Iain Duncan Smith – the Socialist. Who knew?

Monday 21st March

For the last almost six years IDS has been reviled in Labour circles.  My Facebook was littered with messages saying he was causing suicides and ruining countless poor people’s lives.  And yet now he is presenting himself as the saviour of the poor and disabled whose best efforts were constantly scuppered by Osborne’s mad Austerity drive.  So what is the truth?  Somewhere in the middle probably.  After his disastrous spell as leader of the Opposition, when he was unceremoniously dumped and Michael Howard replaced him, he seems to have had some sort of Damascene conversion.  He says that he decided that all he now wanted to do was to change the very nature of Welfare and to give poor unfortunate unemployed people a life of dignity and hope.

Maybe he was always in the wrong party, though I hardly think he was ever Labour material.  But in a way he had a point; and that was that for far too many people Welfare has become a way of life.  He identified that one of the main reasons for this was the disparity between what a family could receive on Benefits and what they could realistically earn, even if they could actually get a job.  “Why work, when you can get more from the state.”  This is the common perception, and there may indeed be a stubborn core which refuses to contemplate the idea of getting off benefits and into work.  There are I am sure several (though not as many as the Daily Mail would have us believe) Benefit cheats, who at the very least play the system for all they can get.  Just as at the top of the tree there are some Private Businessmen who work for cash and do not pay their taxes, or try to evade them in every way.  Most Benefit Claimants are simply unfortunate people who have fallen on hard times and cannot escape.  IDS’s big plan was to make work pay.  But Labour had been trying to do that too for years, and it isn’t as simple as that.  He used the carrot and an awful lot of stick to try to get people off Benefits and into work, often with terrible consequences for the individuals concerned.

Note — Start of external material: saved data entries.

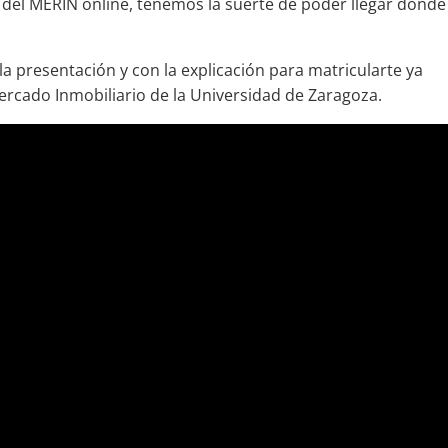
 del MERIN online, tenemos la suerte de poder llegar donde
la presentación y con la explicación para matricularte ya
ercado Inmobiliario de la Universidad de Zaragoza.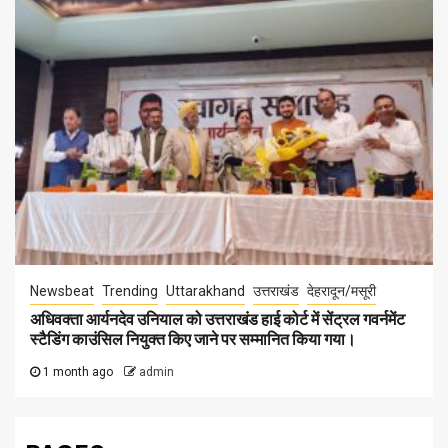
Newsbeat
Trending
Uttarakhand
उत्तराखंड
देहरादून/मसूरी
अधिवक्ता आर्यनदेव उनियाल को उत्तराखंड हाई कोर्ट में सेंट्रल गवर्नमेंट
स्टैडिंग काउंसिल नियुक्त किए जाने पर सम्मानित किया गया।
1 month ago
admin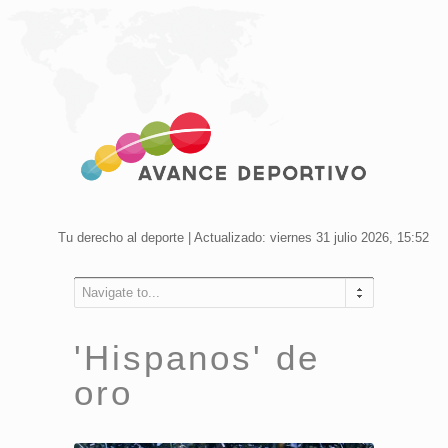
Tu derecho al deporte | Actualizado: viernes 31 julio 2026, 15:52
Navigate to...
'Hispanos' de
oro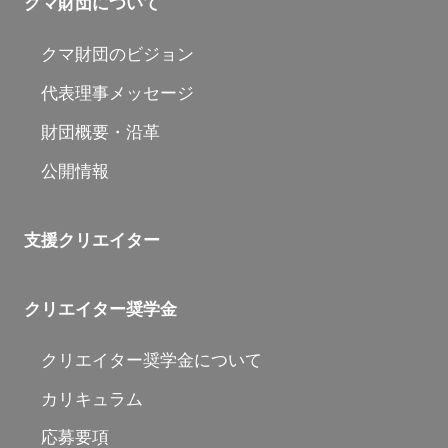
クマ財団について
クマ財団のビジョン
代表理事メッセージ
財団概要・沿革
公開情報
支援クリエイター
クリエイター奨学金
クリエイター奨学金について
カリキュラム
応募要項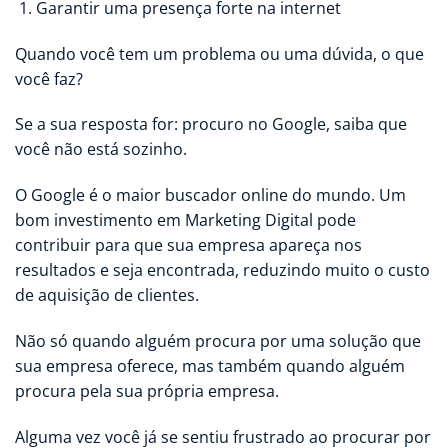
Garantir uma presença forte na internet
Quando você tem um problema ou uma dúvida, o que
você faz?
Se a sua resposta for: procuro no Google, saiba que
você não está sozinho.
O Google é o maior buscador online do mundo. Um
bom investimento em Marketing Digital pode
contribuir para que sua empresa apareça nos
resultados e seja encontrada, reduzindo muito o custo
de aquisição de clientes.
Não só quando alguém procura por uma solução que
sua empresa oferece, mas também quando alguém
procura pela sua própria empresa.
Alguma vez você já se sentiu frustrado ao procurar por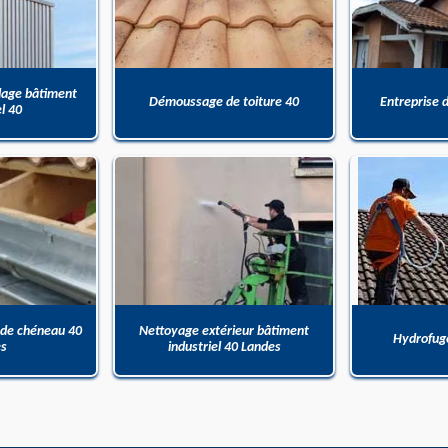
dage bâtiment
Démoussage de toiture 40
Entreprise 
el 40
 de chéneau 40
Nettoyage extérieur bâtiment
Hydrofuge
es
industriel 40 Landes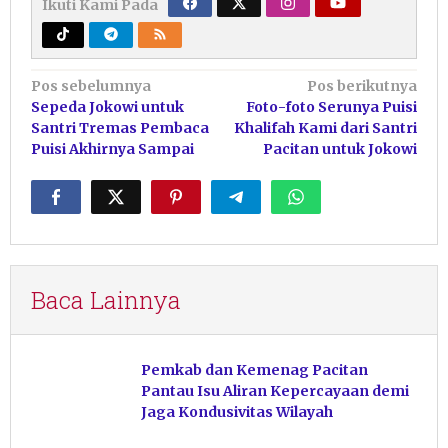
Ikuti Kami Pada
Navigasi
Pos sebelumnya
Pos berikutnya
Sepeda Jokowi untuk
Foto-foto Serunya Puisi
pos
Santri Tremas Pembaca
Khalifah Kami dari Santri
Puisi Akhirnya Sampai
Pacitan untuk Jokowi
Baca Lainnya
Pemkab dan Kemenag Pacitan
Pantau Isu Aliran Kepercayaan demi
Jaga Kondusivitas Wilayah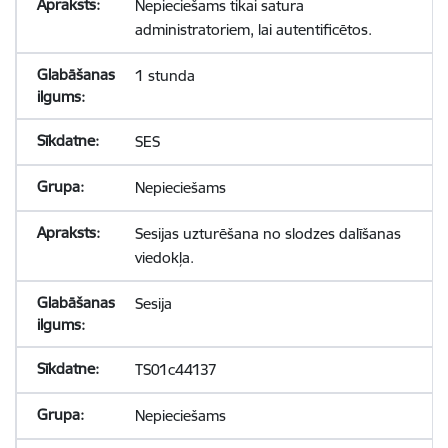
Nepieciešams tikai satura
administratoriem, lai autentificētos.
1 stunda
SES
Nepieciešams
Sesijas uzturēšana no slodzes dalīšanas
viedokļa.
Sesija
TS01c44137
Nepieciešams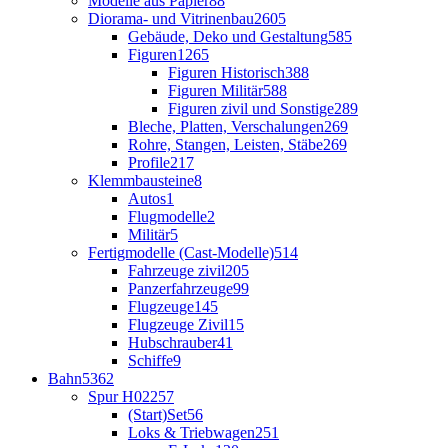
Modelle aus Papier
88
Diorama- und Vitrinenbau
2605
Gebäude, Deko und Gestaltung
585
Figuren
1265
Figuren Historisch
388
Figuren Militär
588
Figuren zivil und Sonstige
289
Bleche, Platten, Verschalungen
269
Rohre, Stangen, Leisten, Stäbe
269
Profile
217
Klemmbausteine
8
Autos
1
Flugmodelle
2
Militär
5
Fertigmodelle (Cast-Modelle)
514
Fahrzeuge zivil
205
Panzerfahrzeuge
99
Flugzeuge
145
Flugzeuge Zivil
15
Hubschrauber
41
Schiffe
9
Bahn
5362
Spur H0
2257
(Start)Set
56
Loks & Triebwagen
251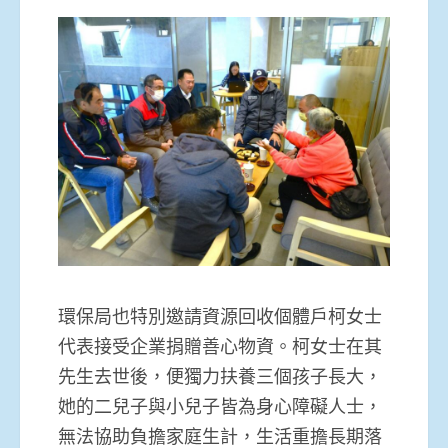
環保局也特別邀請資源回收個體戶柯女士
代表接受企業捐贈善心物資。柯女士在其
先生去世後，便獨力扶養三個孩子長大，
她的二兒子與小兒子皆為身心障礙人士，
無法協助負擔家庭生計，生活重擔長期落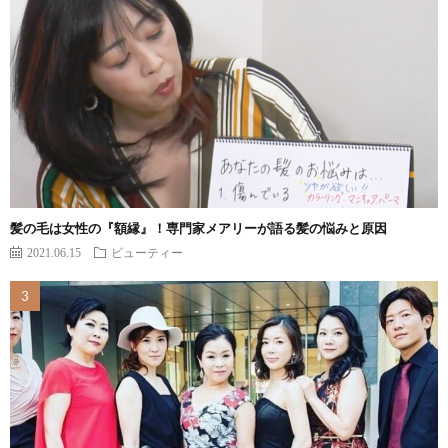
髪の毛は女性の『額縁』！専門家メアリーが語る髪の悩みと原因
2021.06.15
ビューティー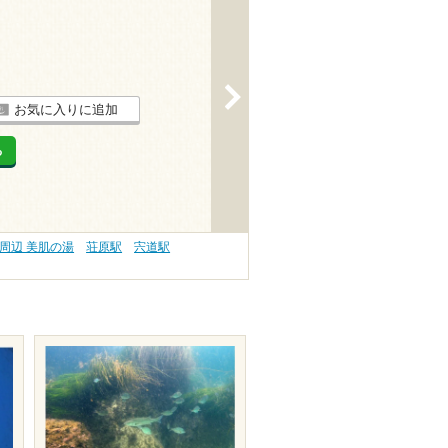
>
お気に入りに追加
る
周辺 美肌の湯
荘原駅
宍道駅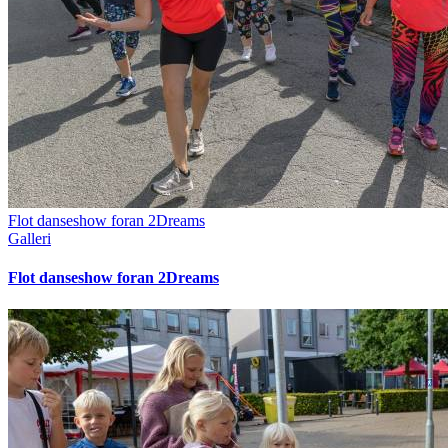
Flot danseshow foran 2Dreams
Galleri
Flot danseshow foran 2Dreams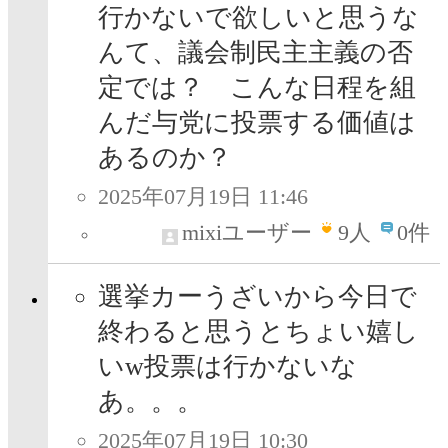
行かないで欲しいと思うな
んて、議会制民主主義の否
定では？ こんな日程を組
んだ与党に投票する価値は
あるのか？
2025年07月19日 11:46
mixiユーザー
9
人
0件
選挙カーうざいから今日で
終わると思うとちょい嬉し
いw投票は行かないな
あ。。。
2025年07月19日 10:30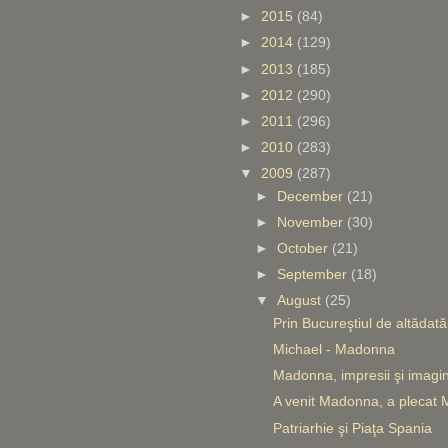
►
2015
(84)
►
2014
(129)
►
2013
(185)
►
2012
(290)
►
2011
(296)
►
2010
(283)
▼
2009
(287)
►
December
(21)
►
November
(30)
►
October
(21)
►
September
(18)
▼
August
(25)
Prin Bucureştiul de altădată
Michael - Madonna
Madonna, impresii şi imagin
A venit Madonna, a plecat M
Patriarhie şi Piaţa Spania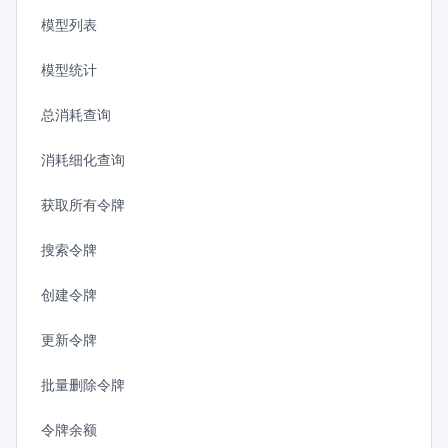
模型列表
模型统计
总消耗查询
消耗细化查询
获取所有令牌
搜索令牌
创建令牌
更新令牌
批量删除令牌
令牌余额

A large part of the problem was that at the same time as he was introducing massive changes to the Benefits system he was also part of a Government hell-bent on cutting both taxes and spending.  Had the sort of changes he was contemplating been tried when money was available to properly assess every claimant and decide exactly how they could best be helped then there might have been a chance of success, but with every financial squeeze it has become harder and finally IDS has quit.  We may never know the true reasons for his resignation, but I find it hard to believe that for almost six years he went along with all the cuts and then the true Socialist in him could take it no longer.

The good news is that he has at last exposed Austerity for what it really is, a hatred of Public Service and Public Spending at all.  The deficit could have been reduced far faster with a dose of good old-fashioned tax-rises, but that was anathema for Osborne, he saw cuts as the only way forward, with predictably terrible consequences.  And if it now suits IDS to dress in the clothes of a true social reformer and helper of the poor, okay – but I don’t believe a word of it.